Exercise description:
Count, in the data that follows, every line with the string "slide", and give that count as the whole reply.

Dataset extract:
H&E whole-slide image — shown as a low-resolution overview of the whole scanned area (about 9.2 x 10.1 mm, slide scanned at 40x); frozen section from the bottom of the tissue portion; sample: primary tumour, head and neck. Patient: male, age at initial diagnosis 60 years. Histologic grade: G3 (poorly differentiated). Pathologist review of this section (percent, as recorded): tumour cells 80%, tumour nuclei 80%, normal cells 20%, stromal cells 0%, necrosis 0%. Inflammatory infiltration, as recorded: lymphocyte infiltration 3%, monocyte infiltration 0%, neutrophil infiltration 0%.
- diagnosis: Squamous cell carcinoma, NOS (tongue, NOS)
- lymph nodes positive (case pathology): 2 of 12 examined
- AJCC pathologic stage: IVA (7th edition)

---

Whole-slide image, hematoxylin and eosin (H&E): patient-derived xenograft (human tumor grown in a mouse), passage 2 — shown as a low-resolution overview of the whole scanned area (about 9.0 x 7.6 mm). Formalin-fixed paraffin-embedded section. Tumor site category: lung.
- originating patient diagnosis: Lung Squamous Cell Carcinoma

Expected answer:
2